In many ways, Oklahoma is the heart and soul of Route 66. Although Springfield was the birthplace of the road’s moniker, Oklahoma was the home state of Cyrus Avery, the man who chose that name. And it boasts more miles of original Route 66 than any other state. Somewhat ironically, it was also the first state to bypass the Mother Road, dealing an early death blow in 1953 when it opened the Turner Turnpike (later part of the oppressive Interstate 44), which replaced more than a hundred miles of America’s Main Street. Oklahoma is also the state from which the characters fled in The Grapes of Wrath, in which John Steinbeck coined ‘The Mother Road’ to describe Route 66, immortalising it as ‘the path of a people in flight’ from dust bowl despair and starvation.

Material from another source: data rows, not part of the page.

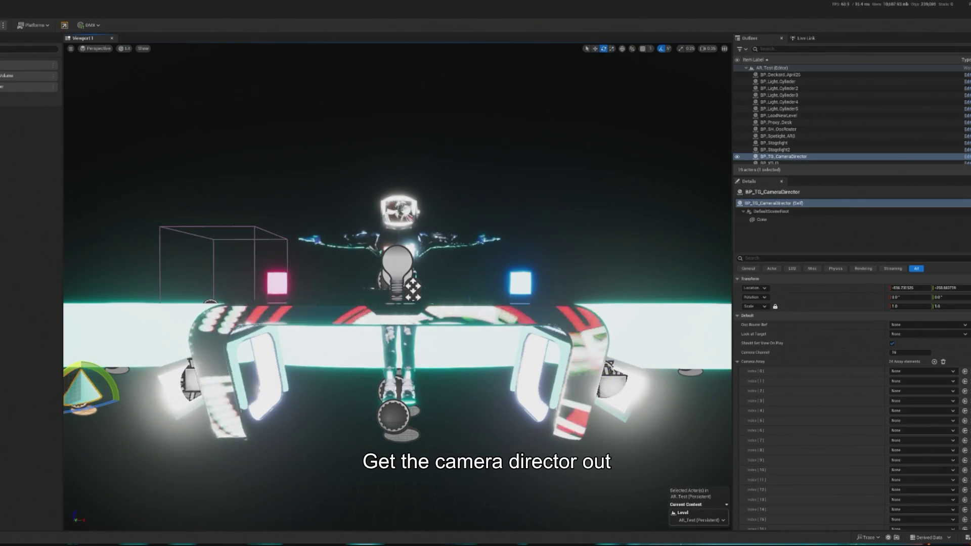
{"action": "type", "text": "camera"}
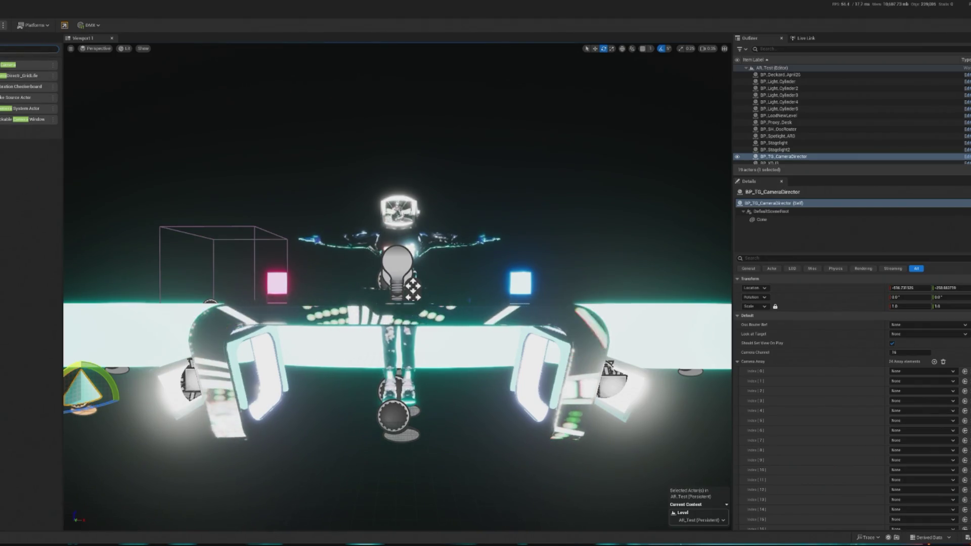
{"action": "mouse_move", "coordinate": [412, 290]}
{"action": "left_mouse_down"}
{"action": "mouse_move", "coordinate": [335, 445]}
{"action": "mouse_move", "coordinate": [386, 482]}
{"action": "left_mouse_up"}
{"action": "scroll", "coordinate": [474, 504], "scroll_direction": "up", "scroll_amount": 5}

It was also the first state to rec og nise Route 66’s historical and social significance. Enthusiasts established the Oklahoma Route 66 Association to preserve and promote the road, and they designed the ‘Historic Route 66’ signs that now punctuate the landscape all the way from Chicago to Los Angeles, having been adopted by most other states.

Route 66’s first miles in Oklahoma pass through fairly nondescript towns and villages. First there’s Quapaw, another former mining town, followed by Commerce, now semi-deserted, then Miami, from which a magnificent section of original 1926–37 Route 66 – bumpy, gravelly and only nine feet wide – stretches for two miles. A little while earlier, having passed through a wee ghost town, I’d spotted a handwritten sign by the side of the road: ‘Swamp Sale’, it said. Let’s have a look, I thought. You never know your luck. I’m one of those guys who sees a sign for a car-boot sale and thinks he’s bound to find a great guitar for twenty bucks. Maybe watching all those auction shows on television has done it. Whatever the reason, I was curious, so I pulled over and went for a wander.

Near the entrance, dressed in dungarees and lounging on a plastic garden chair, was a character straight out of The Grapes of Wrath. Shading himself from the sun under the raised rear door of a people carrier and some low trees, Vernon Willoughby looked kind of poor, but happy. A well-worn blue vest barely held in an impressive belly, and a greying beard framed his ruddy face. Around him, his family lazed in the sun, waiting for someone to take a look at their wares.

‘Are you selling those chickens and all?’ I pointed at some birds in a cage.

‘Yeah.’ Vernon had a twangy Oklahoma accent.

‘How much does a chicken cost?’

‘A lot of people sell ’em for fifteen dollars a piece when they’re grown, laying eggs.